[Material to process — start]

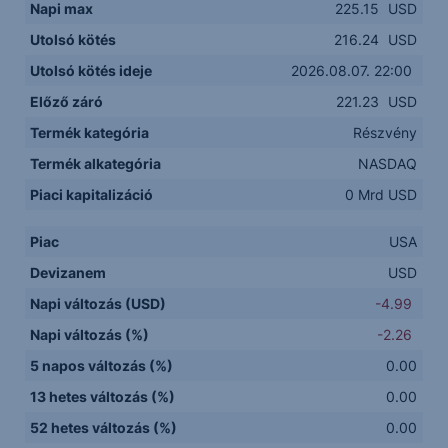
Napi max
225.15
USD
Utolsó kötés
216.24
USD
Utolsó kötés ideje
2026.08.07. 22:00
Előző záró
221.23
USD
Termék kategória
Részvény
Termék alkategória
NASDAQ
Piaci kapitalizáció
0 Mrd USD
Piac
USA
Devizanem
USD
Napi változás (USD)
-4.99
Napi változás (%)
-2.26
5 napos változás (%)
0.00
13 hetes változás (%)
0.00
52 hetes változás (%)
0.00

[Material to process — finish]

• [What you need to do] Write out every line from the data above that includes "változás".

• [Exercise answer]
Napi változás (USD)
Napi változás (%)
5 napos változás (%)
13 hetes változás (%)
52 hetes változás (%)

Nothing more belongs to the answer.